Validation/Scoring Steps

  • applicability (0.15): decide whether RFC 9728 is claimed or discovered.
  • discover (0.10): build root, path-specific, linked, and challenge-derived metadata candidates.
  • fetch (0.20): fetch a protected-resource metadata document.
  • metadata (0.20): validate RFC 9728 shape and optional registered fields.
  • resource-identity (0.15): verify metadata resource matches the expected protected resource identifier.
  • authorization-servers (0.10): validate issuer hints, stricter for MCP/agent OAuth resources.
  • protected-route-challenge (0.10): probe discoverable protected routes for WWW-Authenticate with resource_metadata.

Standard Behavior

Missing metadata is not_applicable unless RFC 9728 or OAuth-protected resource support is claimed. If metadata is found, the check validates it even without visible homepage auth signals.

For base RFC 9728 metadata, missing authorization_servers is a warning. For MCP/agent OAuth protected resources, missing authorization_servers is a failure.

If a protected route returns 401 but omits resource_metadata, the check fails because the protected route did not prove RFC 9728 linkage. If no protected route can be safely probed, otherwise valid metadata produces a warning rather than a failure.

Non-Standard And Real-World Behavior

Many SaaS products use dashboard-generated API keys. That is an auth mechanism, but it is not OAuth Protected Resource Metadata. Those sites should publish clear API-key docs, OpenAPI security schemes, API catalog entries, or auth.md, not RFC 9728 metadata unless they operate OAuth-protected resources.

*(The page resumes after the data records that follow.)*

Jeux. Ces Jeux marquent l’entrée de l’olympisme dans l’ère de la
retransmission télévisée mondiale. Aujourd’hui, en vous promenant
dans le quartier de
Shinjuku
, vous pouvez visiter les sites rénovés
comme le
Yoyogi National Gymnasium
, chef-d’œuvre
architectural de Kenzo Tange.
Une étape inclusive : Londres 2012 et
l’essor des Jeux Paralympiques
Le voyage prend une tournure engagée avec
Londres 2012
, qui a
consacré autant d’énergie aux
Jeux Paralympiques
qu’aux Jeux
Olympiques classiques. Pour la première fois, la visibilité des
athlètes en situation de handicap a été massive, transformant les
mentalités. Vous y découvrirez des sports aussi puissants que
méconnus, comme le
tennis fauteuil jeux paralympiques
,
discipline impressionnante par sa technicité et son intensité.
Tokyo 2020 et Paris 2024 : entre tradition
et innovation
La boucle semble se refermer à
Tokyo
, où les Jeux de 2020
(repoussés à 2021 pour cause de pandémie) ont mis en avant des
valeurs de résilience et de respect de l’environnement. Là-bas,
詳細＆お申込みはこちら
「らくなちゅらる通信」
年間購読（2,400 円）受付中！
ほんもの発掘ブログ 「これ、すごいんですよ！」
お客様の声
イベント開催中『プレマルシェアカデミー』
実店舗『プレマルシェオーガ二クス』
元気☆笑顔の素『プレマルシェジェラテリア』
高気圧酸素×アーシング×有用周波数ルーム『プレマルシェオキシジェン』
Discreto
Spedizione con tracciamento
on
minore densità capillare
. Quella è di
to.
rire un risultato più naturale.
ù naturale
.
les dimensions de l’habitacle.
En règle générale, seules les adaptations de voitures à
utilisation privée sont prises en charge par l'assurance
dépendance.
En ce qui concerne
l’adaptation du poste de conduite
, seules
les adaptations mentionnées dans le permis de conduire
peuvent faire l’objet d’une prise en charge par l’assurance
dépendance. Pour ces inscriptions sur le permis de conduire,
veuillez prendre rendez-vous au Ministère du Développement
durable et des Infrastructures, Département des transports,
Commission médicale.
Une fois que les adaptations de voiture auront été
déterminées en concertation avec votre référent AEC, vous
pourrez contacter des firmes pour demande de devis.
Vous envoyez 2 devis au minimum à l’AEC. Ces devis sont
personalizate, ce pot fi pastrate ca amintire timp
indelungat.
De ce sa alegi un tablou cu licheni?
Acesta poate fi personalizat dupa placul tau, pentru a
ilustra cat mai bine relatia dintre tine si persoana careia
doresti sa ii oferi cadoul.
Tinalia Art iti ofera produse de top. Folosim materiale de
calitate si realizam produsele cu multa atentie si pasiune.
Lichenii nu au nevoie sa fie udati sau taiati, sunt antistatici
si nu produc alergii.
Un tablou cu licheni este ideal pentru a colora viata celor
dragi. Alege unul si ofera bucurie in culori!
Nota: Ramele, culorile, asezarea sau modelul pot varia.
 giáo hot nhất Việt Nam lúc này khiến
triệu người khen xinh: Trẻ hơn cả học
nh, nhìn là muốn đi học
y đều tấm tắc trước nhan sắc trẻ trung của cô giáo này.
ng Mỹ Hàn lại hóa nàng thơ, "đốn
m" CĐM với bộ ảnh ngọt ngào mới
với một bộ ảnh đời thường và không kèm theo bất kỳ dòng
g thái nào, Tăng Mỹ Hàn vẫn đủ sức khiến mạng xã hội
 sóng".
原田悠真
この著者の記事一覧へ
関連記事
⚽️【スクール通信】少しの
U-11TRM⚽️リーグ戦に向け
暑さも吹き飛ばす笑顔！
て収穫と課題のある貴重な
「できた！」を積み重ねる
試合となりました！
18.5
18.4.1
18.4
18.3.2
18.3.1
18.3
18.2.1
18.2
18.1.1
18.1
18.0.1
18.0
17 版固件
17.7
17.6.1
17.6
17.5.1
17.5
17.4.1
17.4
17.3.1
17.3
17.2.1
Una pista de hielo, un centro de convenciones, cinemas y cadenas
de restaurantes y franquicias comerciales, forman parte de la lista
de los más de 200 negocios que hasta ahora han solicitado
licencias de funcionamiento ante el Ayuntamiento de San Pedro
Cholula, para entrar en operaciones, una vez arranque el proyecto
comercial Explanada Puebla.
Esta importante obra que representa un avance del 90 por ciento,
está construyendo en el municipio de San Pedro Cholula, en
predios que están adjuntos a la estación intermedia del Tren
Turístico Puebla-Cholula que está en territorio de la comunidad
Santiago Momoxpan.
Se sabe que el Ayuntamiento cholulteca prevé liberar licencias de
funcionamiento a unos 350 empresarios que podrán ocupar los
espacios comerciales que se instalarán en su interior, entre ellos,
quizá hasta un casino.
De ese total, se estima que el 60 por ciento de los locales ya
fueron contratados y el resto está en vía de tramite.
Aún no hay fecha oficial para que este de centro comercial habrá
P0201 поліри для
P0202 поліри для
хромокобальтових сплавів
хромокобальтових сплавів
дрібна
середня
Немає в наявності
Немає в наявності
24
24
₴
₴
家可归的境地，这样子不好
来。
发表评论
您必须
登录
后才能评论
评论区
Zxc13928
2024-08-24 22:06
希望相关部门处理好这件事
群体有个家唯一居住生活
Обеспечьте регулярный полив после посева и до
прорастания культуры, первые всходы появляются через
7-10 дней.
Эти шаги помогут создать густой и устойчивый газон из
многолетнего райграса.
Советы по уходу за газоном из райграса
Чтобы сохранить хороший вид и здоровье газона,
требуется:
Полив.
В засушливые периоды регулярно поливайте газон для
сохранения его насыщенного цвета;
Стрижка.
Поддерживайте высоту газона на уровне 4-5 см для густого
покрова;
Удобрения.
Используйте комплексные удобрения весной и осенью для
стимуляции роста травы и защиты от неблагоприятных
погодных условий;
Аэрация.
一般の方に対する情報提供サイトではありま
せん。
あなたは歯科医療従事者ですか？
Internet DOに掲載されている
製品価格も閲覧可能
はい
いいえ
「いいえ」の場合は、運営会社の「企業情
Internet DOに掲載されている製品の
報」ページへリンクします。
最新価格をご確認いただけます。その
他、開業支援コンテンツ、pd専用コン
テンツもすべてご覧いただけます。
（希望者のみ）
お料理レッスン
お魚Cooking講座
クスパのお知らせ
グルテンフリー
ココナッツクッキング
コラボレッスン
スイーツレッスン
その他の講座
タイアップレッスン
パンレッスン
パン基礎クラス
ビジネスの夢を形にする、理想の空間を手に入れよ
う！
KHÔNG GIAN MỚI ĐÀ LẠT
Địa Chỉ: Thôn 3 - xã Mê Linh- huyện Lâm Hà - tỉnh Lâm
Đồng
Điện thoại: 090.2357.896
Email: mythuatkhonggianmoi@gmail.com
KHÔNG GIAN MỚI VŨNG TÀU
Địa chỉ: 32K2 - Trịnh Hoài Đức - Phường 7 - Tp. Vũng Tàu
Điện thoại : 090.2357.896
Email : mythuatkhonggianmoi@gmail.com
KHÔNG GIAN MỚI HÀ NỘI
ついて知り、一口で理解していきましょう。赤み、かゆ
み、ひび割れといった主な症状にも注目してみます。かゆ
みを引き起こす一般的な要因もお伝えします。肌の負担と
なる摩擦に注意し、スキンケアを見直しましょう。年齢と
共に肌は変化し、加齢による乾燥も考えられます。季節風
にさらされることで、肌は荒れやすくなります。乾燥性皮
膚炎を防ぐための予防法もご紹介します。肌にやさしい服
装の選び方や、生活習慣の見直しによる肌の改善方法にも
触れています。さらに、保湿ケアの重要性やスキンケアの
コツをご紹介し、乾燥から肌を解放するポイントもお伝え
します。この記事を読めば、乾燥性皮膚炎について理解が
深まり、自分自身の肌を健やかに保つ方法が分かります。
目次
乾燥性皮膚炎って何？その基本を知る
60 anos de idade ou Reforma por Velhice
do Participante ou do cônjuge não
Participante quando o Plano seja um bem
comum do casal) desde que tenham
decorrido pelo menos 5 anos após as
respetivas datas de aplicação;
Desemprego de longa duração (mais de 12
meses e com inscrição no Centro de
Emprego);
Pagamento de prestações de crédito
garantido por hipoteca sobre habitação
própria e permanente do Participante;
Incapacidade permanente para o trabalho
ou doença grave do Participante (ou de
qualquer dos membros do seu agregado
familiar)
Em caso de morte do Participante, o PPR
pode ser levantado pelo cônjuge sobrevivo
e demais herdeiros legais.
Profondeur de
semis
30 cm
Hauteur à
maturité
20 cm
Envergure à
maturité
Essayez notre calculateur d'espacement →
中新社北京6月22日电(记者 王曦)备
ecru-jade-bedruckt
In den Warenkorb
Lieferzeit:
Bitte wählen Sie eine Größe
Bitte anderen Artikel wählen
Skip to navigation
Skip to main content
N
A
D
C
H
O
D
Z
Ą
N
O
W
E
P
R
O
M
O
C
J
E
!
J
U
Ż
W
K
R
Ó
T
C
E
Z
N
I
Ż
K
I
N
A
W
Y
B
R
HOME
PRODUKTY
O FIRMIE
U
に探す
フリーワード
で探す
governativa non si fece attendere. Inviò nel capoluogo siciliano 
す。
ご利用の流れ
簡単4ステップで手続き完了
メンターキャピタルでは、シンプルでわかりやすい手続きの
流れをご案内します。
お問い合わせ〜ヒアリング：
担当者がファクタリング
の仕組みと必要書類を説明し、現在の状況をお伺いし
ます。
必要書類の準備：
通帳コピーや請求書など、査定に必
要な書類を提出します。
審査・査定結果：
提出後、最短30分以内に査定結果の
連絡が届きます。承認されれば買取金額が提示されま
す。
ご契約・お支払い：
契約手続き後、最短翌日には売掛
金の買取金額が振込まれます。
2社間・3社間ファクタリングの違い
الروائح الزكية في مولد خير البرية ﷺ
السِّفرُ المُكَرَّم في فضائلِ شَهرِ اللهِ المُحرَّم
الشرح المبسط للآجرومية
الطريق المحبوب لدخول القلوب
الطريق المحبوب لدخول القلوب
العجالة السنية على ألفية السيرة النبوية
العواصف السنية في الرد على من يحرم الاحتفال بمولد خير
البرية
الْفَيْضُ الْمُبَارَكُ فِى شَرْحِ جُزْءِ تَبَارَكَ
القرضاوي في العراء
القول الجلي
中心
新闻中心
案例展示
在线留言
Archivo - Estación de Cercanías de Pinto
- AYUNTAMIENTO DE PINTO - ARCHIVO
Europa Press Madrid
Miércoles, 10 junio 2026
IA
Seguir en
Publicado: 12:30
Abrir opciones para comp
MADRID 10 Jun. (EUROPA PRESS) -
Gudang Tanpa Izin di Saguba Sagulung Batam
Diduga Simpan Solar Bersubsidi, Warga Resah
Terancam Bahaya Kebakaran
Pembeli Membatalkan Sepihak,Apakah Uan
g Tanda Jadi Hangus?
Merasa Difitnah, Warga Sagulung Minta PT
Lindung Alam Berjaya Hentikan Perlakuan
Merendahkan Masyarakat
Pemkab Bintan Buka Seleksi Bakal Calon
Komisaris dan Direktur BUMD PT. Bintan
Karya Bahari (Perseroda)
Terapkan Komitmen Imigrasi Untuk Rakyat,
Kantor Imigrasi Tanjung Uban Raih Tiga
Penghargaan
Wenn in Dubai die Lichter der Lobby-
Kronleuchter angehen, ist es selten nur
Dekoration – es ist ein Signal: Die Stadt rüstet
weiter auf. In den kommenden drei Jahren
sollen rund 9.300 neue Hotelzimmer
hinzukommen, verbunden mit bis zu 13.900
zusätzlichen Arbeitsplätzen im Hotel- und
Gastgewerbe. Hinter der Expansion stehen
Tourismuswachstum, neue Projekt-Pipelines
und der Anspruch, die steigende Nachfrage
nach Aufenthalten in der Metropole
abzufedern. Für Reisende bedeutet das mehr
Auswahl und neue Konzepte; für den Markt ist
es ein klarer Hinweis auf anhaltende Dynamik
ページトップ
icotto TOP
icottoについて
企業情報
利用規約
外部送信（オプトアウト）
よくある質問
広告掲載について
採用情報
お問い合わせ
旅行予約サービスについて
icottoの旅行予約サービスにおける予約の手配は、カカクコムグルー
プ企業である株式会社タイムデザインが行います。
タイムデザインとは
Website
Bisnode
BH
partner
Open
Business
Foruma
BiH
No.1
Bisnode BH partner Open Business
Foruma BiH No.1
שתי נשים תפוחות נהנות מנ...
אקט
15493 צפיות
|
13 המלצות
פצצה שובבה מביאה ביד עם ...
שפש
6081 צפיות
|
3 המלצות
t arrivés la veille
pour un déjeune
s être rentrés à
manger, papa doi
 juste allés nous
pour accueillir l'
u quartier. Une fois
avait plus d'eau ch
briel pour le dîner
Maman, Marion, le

MCP servers are stricter than base RFC 9728 because MCP clients need protected-resource metadata to bootstrap authorization server discovery and audience-restricted token requests.

Non-Goals And Limitations

  • The check does not complete an OAuth flow.
  • The check does not prove every protected route on the site is linked correctly.
  • The check does not validate signed metadata cryptographically.
  • The check does not replace OAuth/OIDC authorization-server discovery.
  • The check does not require API-key-only products to publish protected-resource metadata.

References

Source: lib/checks/oauth-protected-resource/versions/1.0.0/docs.md

6. Version Changelog

oauth-protected-resource v1.0.0 Changelog

  • Changed applicability from generic auth/login signals to RFC 9728 claim or discovery evidence.
  • Added root, path-specific, linked, and challenge-derived metadata candidate discovery.
  • Added profile-aware handling for base RFC 9728 versus stricter MCP/agent OAuth protected-resource expectations.
  • Treated authorization_servers as optional for base RFC 9728 and required for MCP/agent OAuth protected resources.
  • Tightened WWW-Authenticate validation to require RFC 9728 resource_metadata linkage for protected-route proof.